Collected data:

━━━━━━━━━━

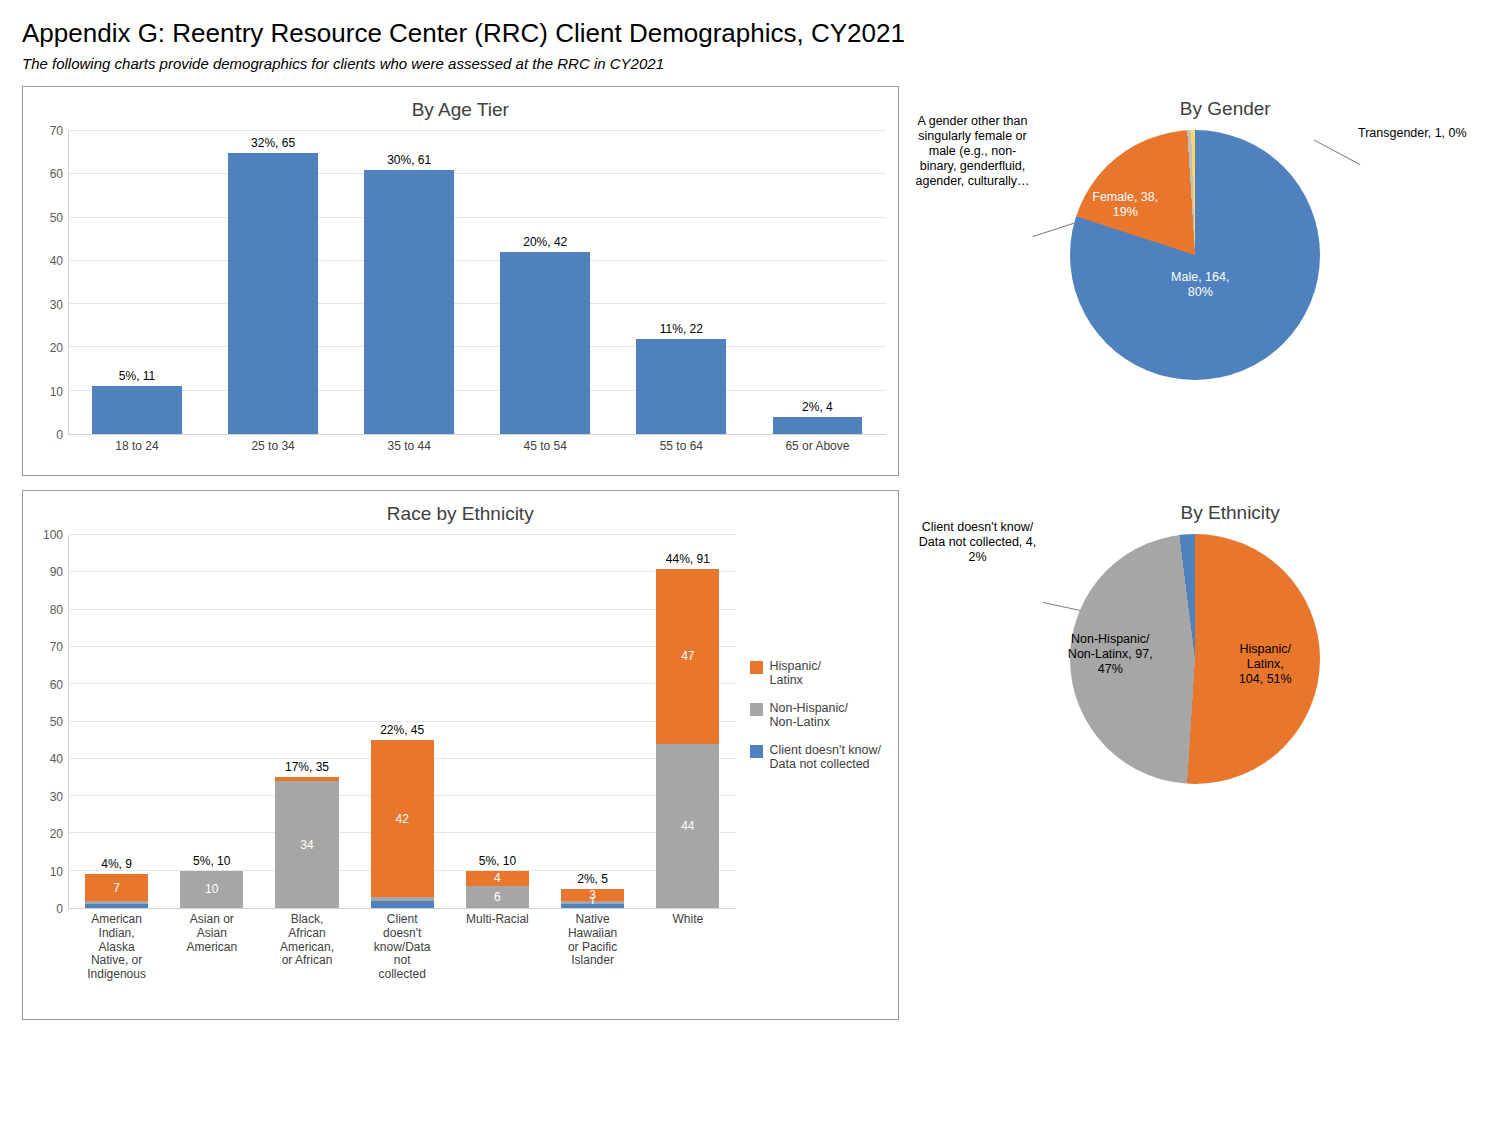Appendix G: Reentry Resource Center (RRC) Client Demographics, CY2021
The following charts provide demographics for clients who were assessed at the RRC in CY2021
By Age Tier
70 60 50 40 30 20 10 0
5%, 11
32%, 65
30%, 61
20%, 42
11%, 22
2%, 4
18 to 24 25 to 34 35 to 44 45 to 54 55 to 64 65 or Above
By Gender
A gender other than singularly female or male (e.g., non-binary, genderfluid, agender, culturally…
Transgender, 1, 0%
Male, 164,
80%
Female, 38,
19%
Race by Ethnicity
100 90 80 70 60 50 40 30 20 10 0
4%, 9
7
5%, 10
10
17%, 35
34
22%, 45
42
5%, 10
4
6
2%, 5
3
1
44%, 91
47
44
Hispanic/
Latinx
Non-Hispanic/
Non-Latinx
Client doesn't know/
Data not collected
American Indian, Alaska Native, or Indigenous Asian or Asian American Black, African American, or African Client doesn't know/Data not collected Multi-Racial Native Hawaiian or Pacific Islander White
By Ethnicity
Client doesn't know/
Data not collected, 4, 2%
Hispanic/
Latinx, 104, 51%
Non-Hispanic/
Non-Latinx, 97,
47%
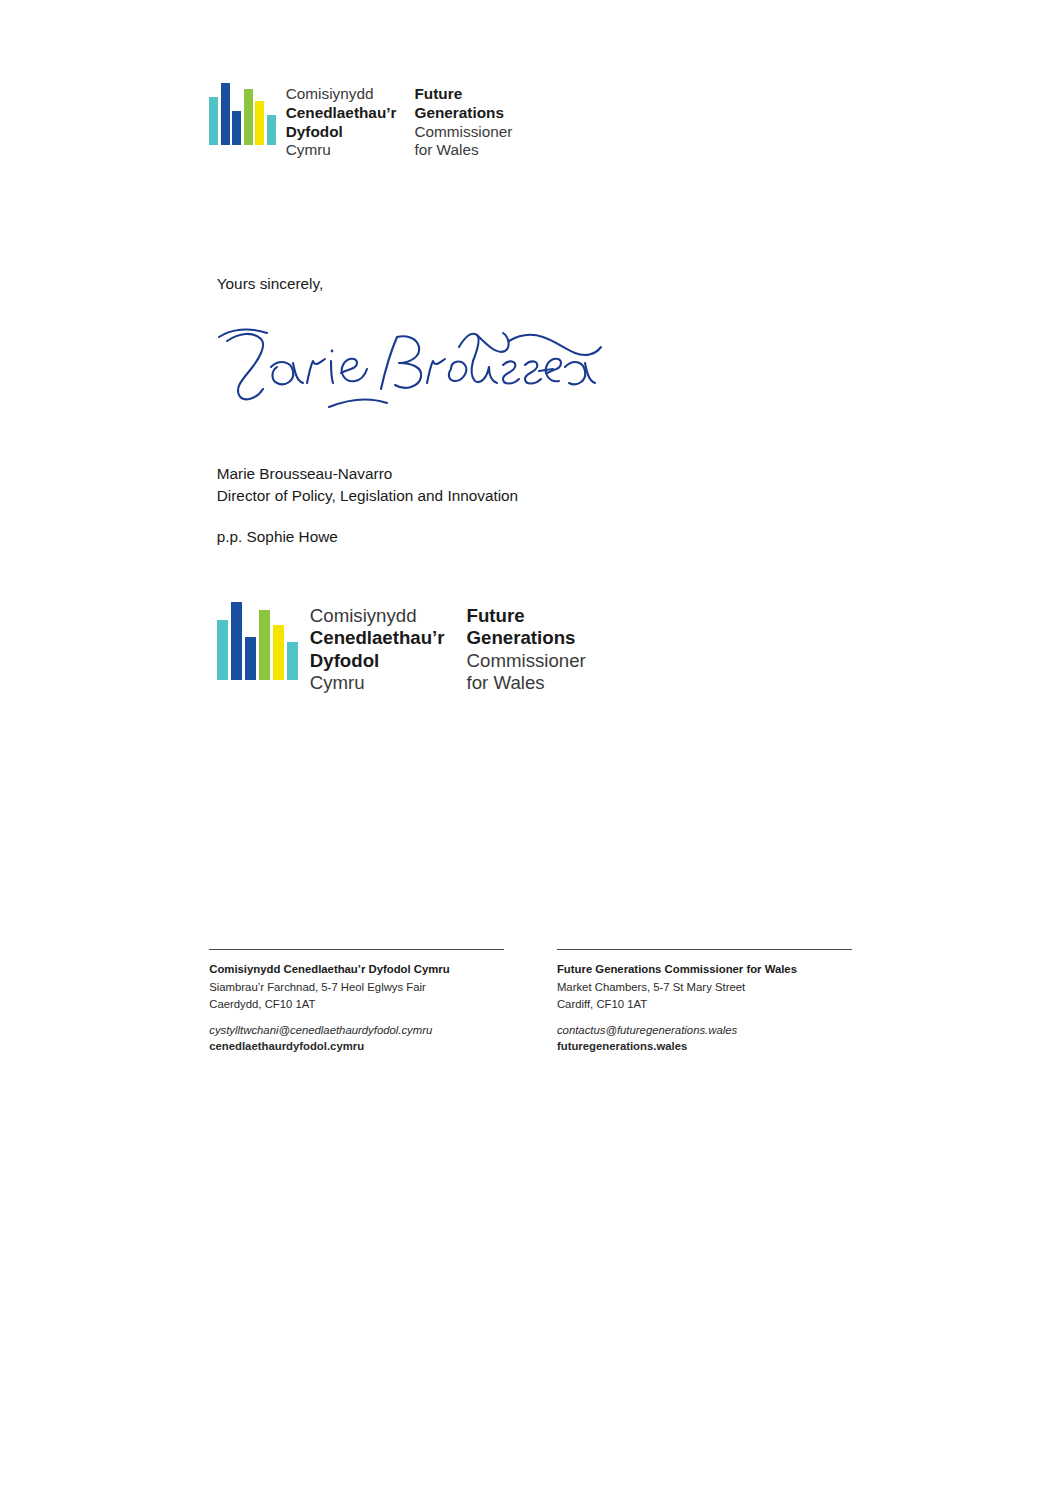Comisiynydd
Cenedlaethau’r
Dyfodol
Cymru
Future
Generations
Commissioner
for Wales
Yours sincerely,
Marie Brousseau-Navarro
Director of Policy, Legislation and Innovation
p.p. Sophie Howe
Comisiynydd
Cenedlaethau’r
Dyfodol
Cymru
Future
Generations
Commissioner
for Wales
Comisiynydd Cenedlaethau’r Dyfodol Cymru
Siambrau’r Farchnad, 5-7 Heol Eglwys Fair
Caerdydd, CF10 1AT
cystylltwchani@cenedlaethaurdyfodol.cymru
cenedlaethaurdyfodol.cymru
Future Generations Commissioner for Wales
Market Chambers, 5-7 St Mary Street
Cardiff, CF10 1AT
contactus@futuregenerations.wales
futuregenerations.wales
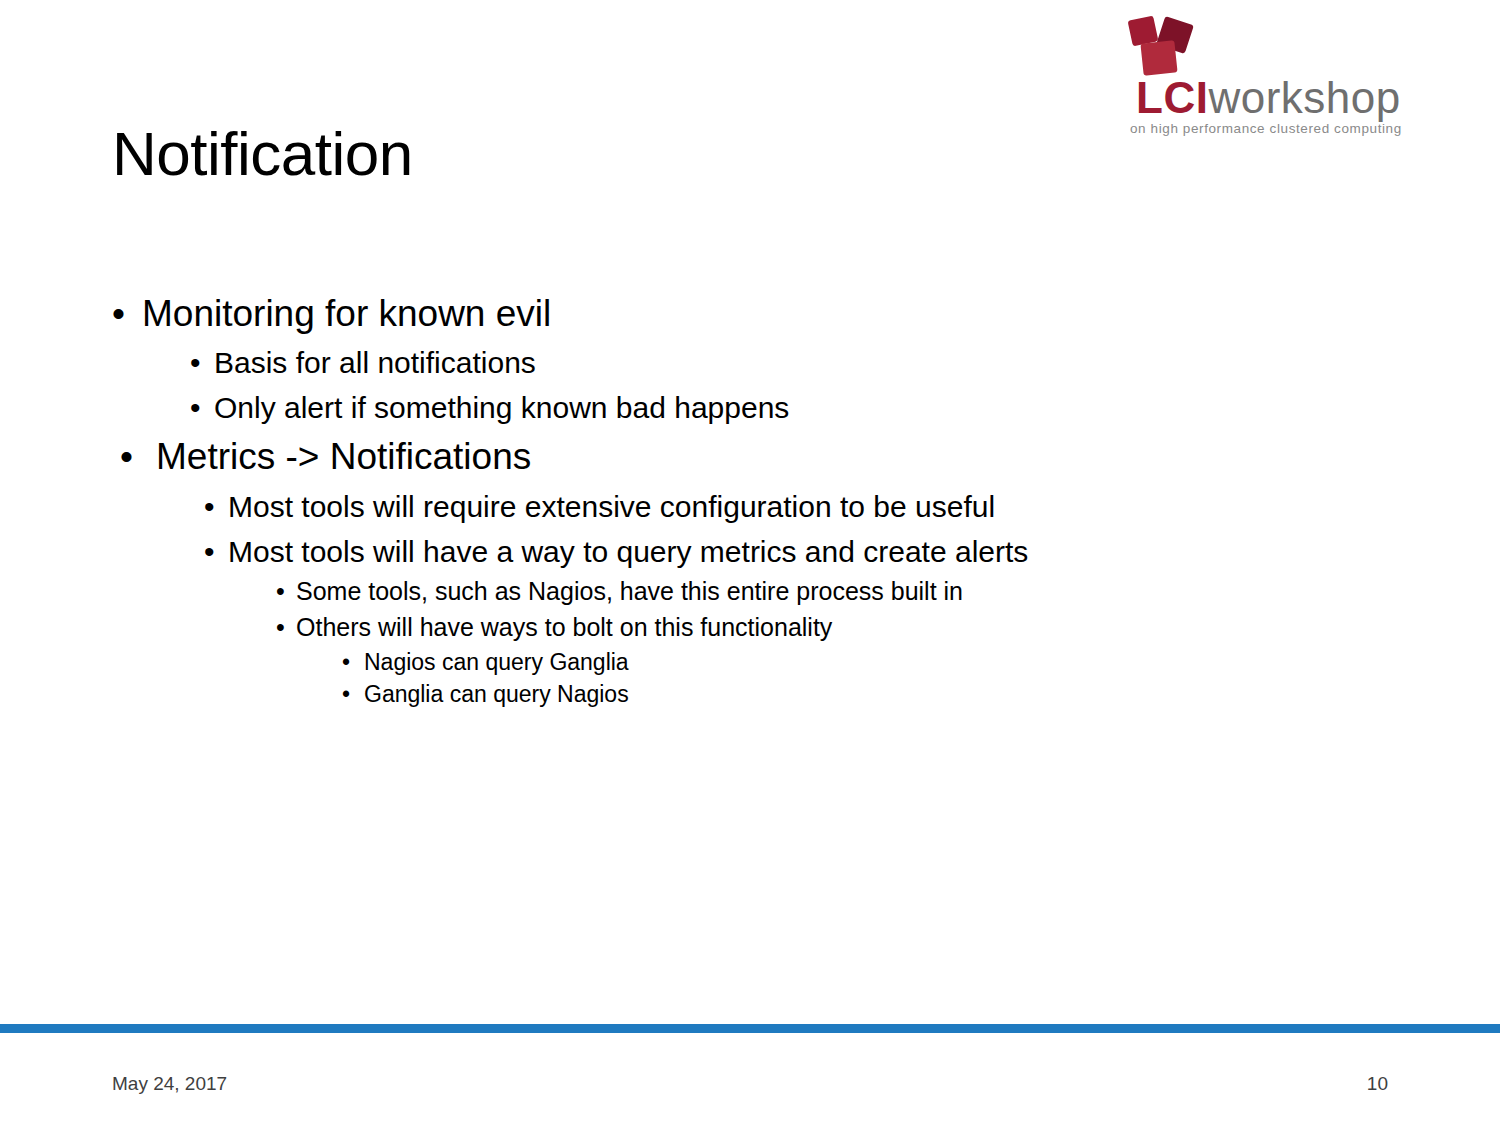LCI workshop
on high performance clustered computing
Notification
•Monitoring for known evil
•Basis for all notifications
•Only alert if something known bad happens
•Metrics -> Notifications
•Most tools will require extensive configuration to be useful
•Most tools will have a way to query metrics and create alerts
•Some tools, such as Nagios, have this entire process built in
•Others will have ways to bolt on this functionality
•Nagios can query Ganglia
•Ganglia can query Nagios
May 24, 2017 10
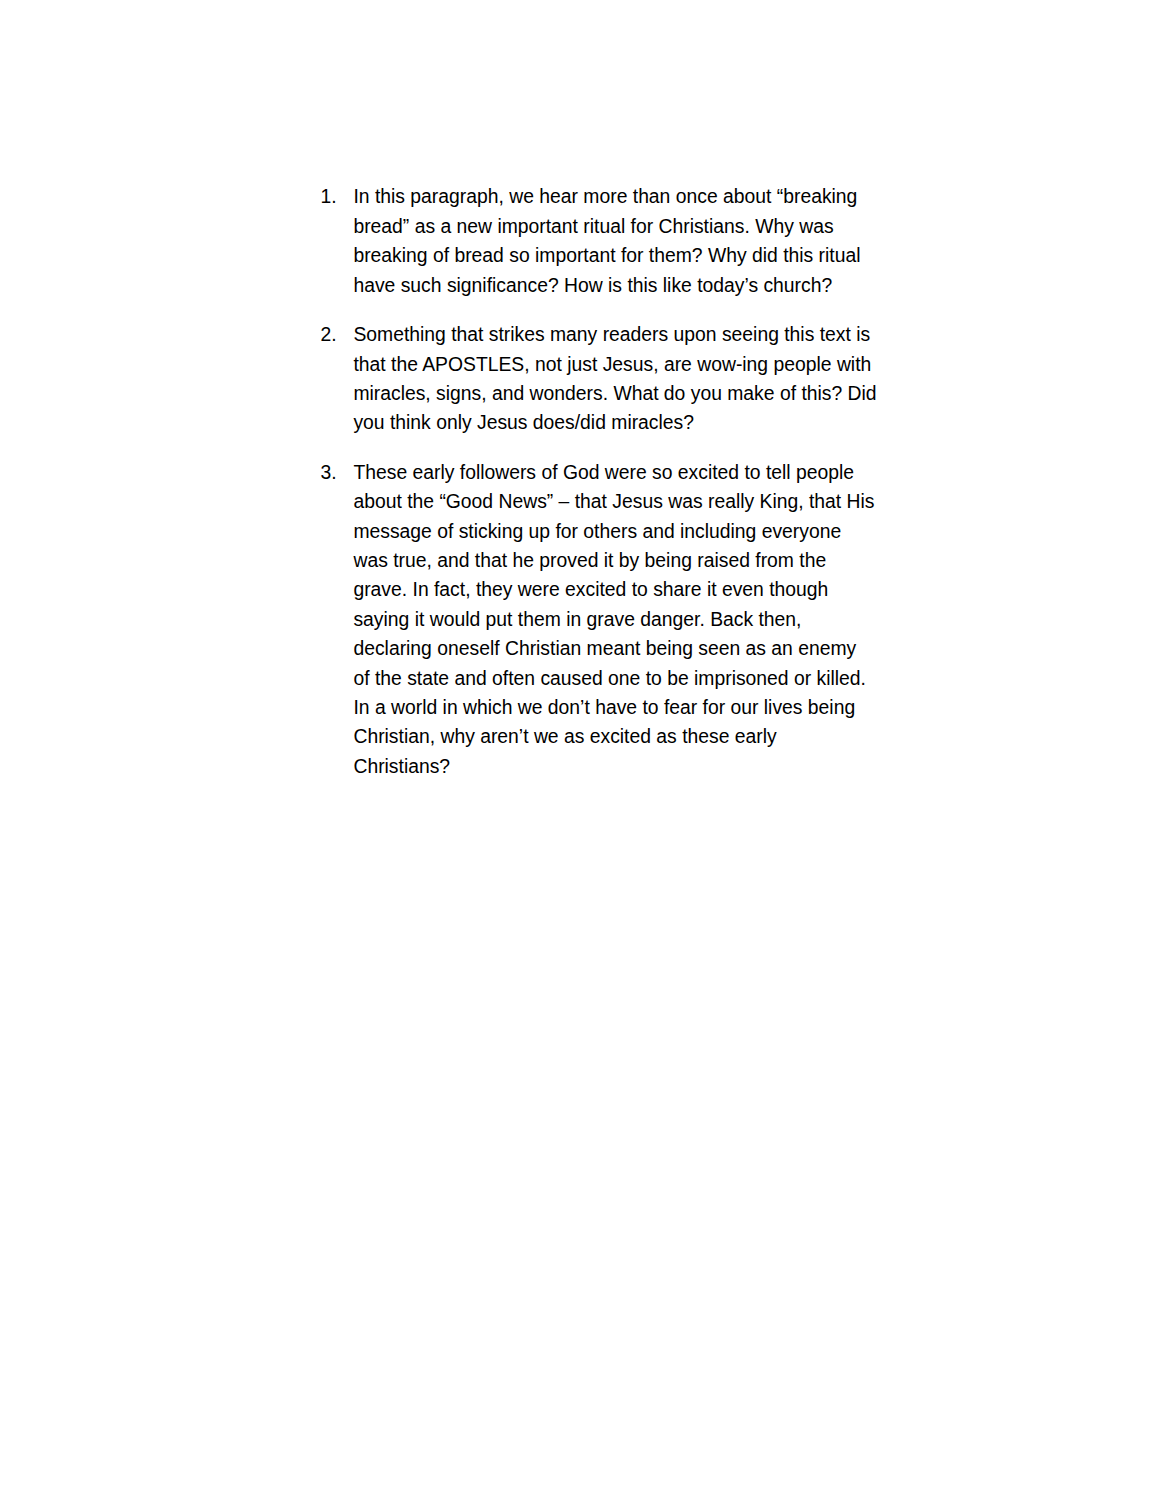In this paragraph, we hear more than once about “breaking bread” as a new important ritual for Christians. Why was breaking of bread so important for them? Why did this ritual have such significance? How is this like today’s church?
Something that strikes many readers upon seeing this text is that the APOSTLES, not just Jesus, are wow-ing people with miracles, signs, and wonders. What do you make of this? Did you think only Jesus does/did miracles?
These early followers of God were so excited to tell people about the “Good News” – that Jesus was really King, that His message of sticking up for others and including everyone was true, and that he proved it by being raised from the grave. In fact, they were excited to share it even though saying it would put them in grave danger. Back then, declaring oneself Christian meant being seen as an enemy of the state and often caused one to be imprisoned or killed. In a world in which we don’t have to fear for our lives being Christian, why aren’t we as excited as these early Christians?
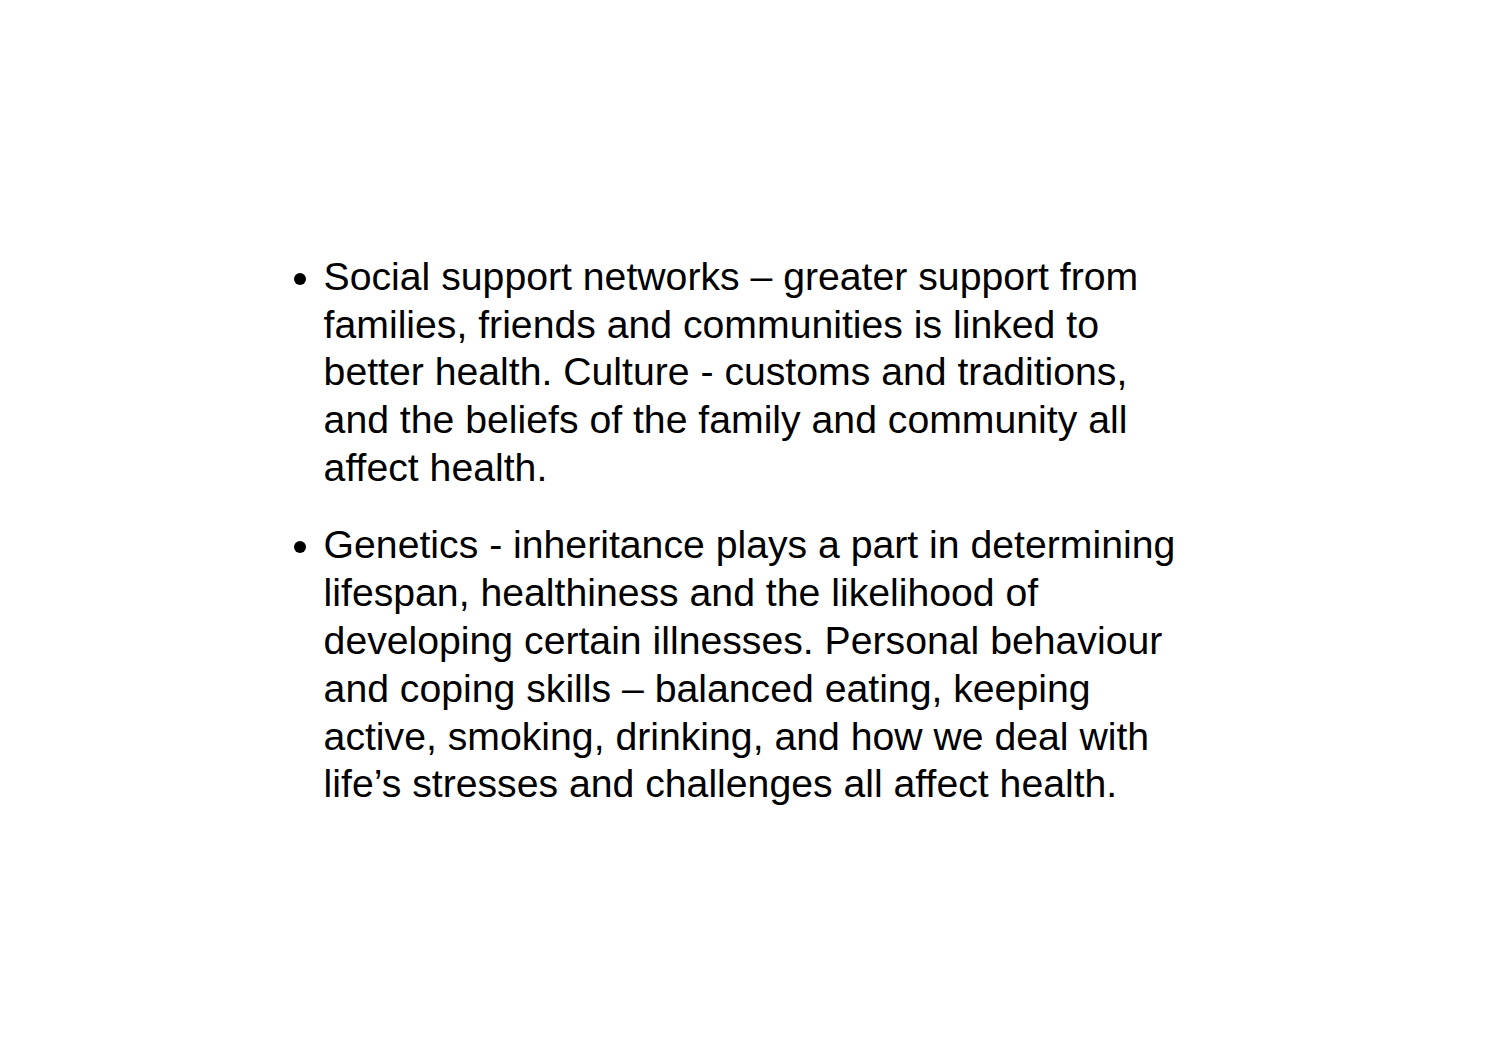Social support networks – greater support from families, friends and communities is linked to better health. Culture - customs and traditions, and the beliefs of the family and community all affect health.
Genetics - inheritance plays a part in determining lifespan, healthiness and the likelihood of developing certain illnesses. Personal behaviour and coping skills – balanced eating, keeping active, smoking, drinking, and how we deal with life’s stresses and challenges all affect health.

━━━━━━━━━━

Goal of the exercise: Quote the records above in full, dropping each picture.

Task answer:
Appendix G: Reentry Resource Center (RRC) Client Demographics, CY2021
The following charts provide demographics for clients who were assessed at the RRC in CY2021
By Age Tier
70 60 50 40 30 20 10 0
5%, 11
32%, 65
30%, 61
20%, 42
11%, 22
2%, 4
18 to 24 25 to 34 35 to 44 45 to 54 55 to 64 65 or Above
By Gender
A gender other than singularly female or male (e.g., non-binary, genderfluid, agender, culturally…
Transgender, 1, 0%
Male, 164,
80%
Female, 38,
19%
Race by Ethnicity
100 90 80 70 60 50 40 30 20 10 0
4%, 9
7
5%, 10
10
17%, 35
34
22%, 45
42
5%, 10
4
6
2%, 5
3
1
44%, 91
47
44
Hispanic/
Latinx
Non-Hispanic/
Non-Latinx
Client doesn't know/
Data not collected
American Indian, Alaska Native, or Indigenous Asian or Asian American Black, African American, or African Client doesn't know/Data not collected Multi-Racial Native Hawaiian or Pacific Islander White
By Ethnicity
Client doesn't know/
Data not collected, 4, 2%
Hispanic/
Latinx, 104, 51%
Non-Hispanic/
Non-Latinx, 97,
47%
Comisiynydd
Cenedlaethau’r
Dyfodol
Cymru
Future
Generations
Commissioner
for Wales
Yours sincerely,
Marie Brousseau-Navarro
Director of Policy, Legislation and Innovation
p.p. Sophie Howe
Comisiynydd
Cenedlaethau’r
Dyfodol
Cymru
Future
Generations
Commissioner
for Wales
Comisiynydd Cenedlaethau’r Dyfodol Cymru
Siambrau’r Farchnad, 5-7 Heol Eglwys Fair
Caerdydd, CF10 1AT
cystylltwchani@cenedlaethaurdyfodol.cymru
cenedlaethaurdyfodol.cymru
Future Generations Commissioner for Wales
Market Chambers, 5-7 St Mary Street
Cardiff, CF10 1AT
contactus@futuregenerations.wales
futuregenerations.wales
LCI workshop
on high performance clustered computing
Notification
•Monitoring for known evil
•Basis for all notifications
•Only alert if something known bad happens
•Metrics -> Notifications
•Most tools will require extensive configuration to be useful
•Most tools will have a way to query metrics and create alerts
•Some tools, such as Nagios, have this entire process built in
•Others will have ways to bolt on this functionality
•Nagios can query Ganglia
•Ganglia can query Nagios
May 24, 2017 10
In this paragraph, we hear more than once about “breaking bread” as a new important ritual for Christians. Why was breaking of bread so important for them? Why did this ritual have such significance? How is this like today’s church?
Something that strikes many readers upon seeing this text is that the APOSTLES, not just Jesus, are wow-ing people with miracles, signs, and wonders. What do you make of this? Did you think only Jesus does/did miracles?
These early followers of God were so excited to tell people about the “Good News” – that Jesus was really King, that His message of sticking up for others and including everyone was true, and that he proved it by being raised from the grave. In fact, they were excited to share it even though saying it would put them in grave danger. Back then, declaring oneself Christian meant being seen as an enemy of the state and often caused one to be imprisoned or killed. In a world in which we don’t have to fear for our lives being Christian, why aren’t we as excited as these early Christians?
Social support networks – greater support from families, friends and communities is linked to better health. Culture - customs and traditions, and the beliefs of the family and community all affect health.
Genetics - inheritance plays a part in determining lifespan, healthiness and the likelihood of developing certain illnesses. Personal behaviour and coping skills – balanced eating, keeping active, smoking, drinking, and how we deal with life’s stresses and challenges all affect health.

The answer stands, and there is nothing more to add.